§ **PROBLÈME COURT 1**: D'après l'extrait fourni, quelle distance a été franchie à pied pour rejoindre Cochrane ?

§ **EXTRAIT FOURNI**:

Cette vie pourtant assez mouvementée ne satisfaisait pas encore son goût d’aventures. Il rêvait de pays inconnus, lointains, peu explorés. Le hasard le servit à souhait. Vers la fin de décembre 1909, il recevait d’un ami de Québec un paquet de journaux, dans l’un desquels l’on parlait d’une prochaine expédition polaire. Voilà ma chance se dit-il. Quelques jours auparavant, il lui avait été offert une position d’ingénieur dans l’Amérique du Sud. Il hésita un instant : « L’Amérique du Sud, se dit-il, il me sera toujours facile d’y aller, car les voies de communications ne manquent pas. Une expédition arctique, il faut une chance exceptionnelle pour y prendre part. »

Sa décision fut vite prise. « J’opte pour cette dernière », murmura-t-il.

Un mois plus tard, il était notifié par le ministère de la Marine que son offre de services était accepté. Ses préparatifs furent vite faits. Muni de son havre-sac, raquettes aux pieds, en trois jours, il franchit à pied la distance de 80 milles le séparant de Cochrane. De là il se rendit à Toronto pour y suivre un cours spécial de magnétisme terrestre.

§ **EXTRAITS DES ENTRÉES**:
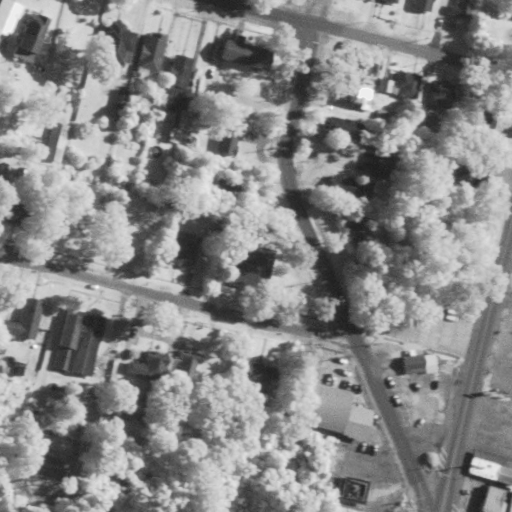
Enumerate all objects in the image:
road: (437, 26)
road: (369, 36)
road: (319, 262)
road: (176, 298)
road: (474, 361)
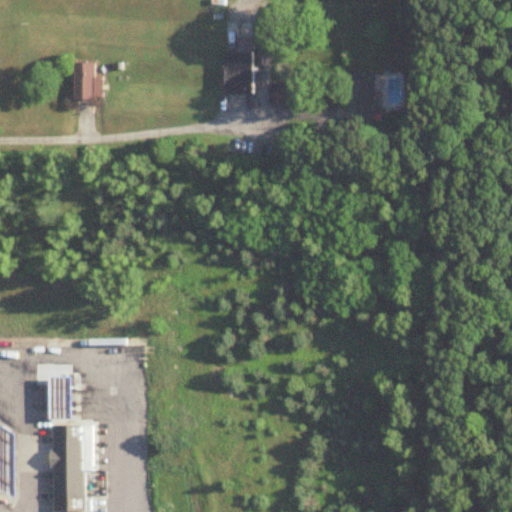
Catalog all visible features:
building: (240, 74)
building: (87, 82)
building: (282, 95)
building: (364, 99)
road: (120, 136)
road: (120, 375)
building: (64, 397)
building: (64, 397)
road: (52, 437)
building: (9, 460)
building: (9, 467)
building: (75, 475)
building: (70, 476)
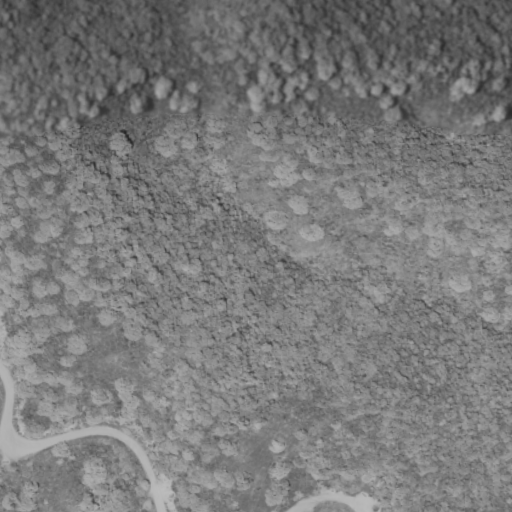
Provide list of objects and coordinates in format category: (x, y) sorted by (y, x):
---
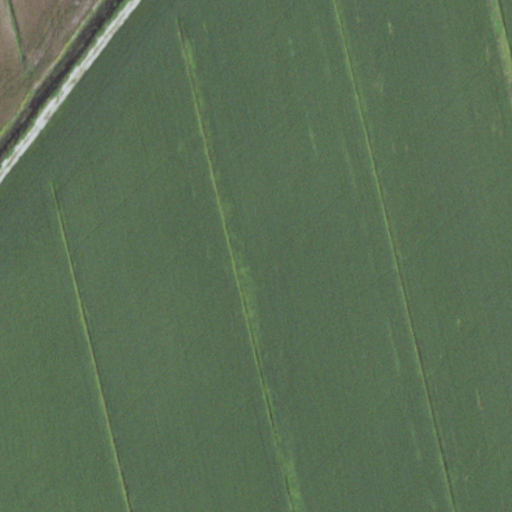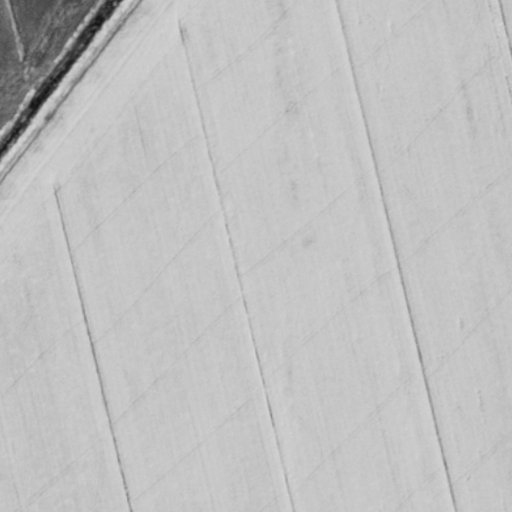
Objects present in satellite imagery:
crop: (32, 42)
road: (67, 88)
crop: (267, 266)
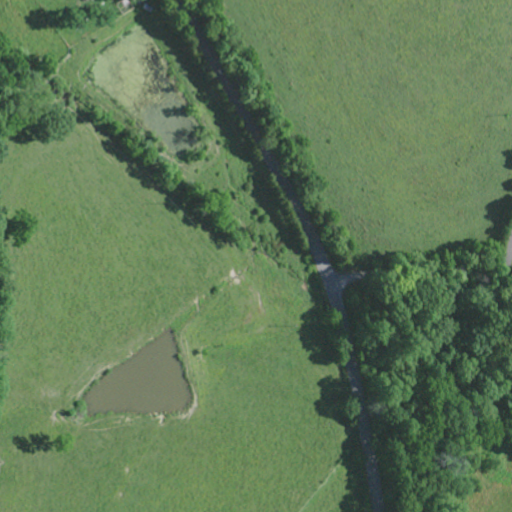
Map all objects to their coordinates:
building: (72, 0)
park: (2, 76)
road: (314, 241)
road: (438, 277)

§ **PROBLÈME COURT 2**: Dans les entrées, reproduisez sous forme de liste JSON de chaînes les lignes qui vont de celle contenant "Enumerate all objects" jusqu'à celle contenant "building: (70, 476)", toutes deux comprises, à raison d'une chaîne par ligne et sans les lignes vides. Laissez les images de côté.

§ **RÉSULTAT 1**: 80 milles.

§ **RÉSULTAT 2**:
[
  "Enumerate all objects in the image:",
  "road: (437, 26)",
  "road: (369, 36)",
  "road: (319, 262)",
  "road: (176, 298)",
  "road: (474, 361)",
  "Catalog all visible features:",
  "building: (240, 74)",
  "building: (87, 82)",
  "building: (282, 95)",
  "building: (364, 99)",
  "road: (120, 136)",
  "road: (120, 375)",
  "building: (64, 397)",
  "building: (64, 397)",
  "road: (52, 437)",
  "building: (9, 460)",
  "building: (9, 467)",
  "building: (75, 475)",
  "building: (70, 476)"
]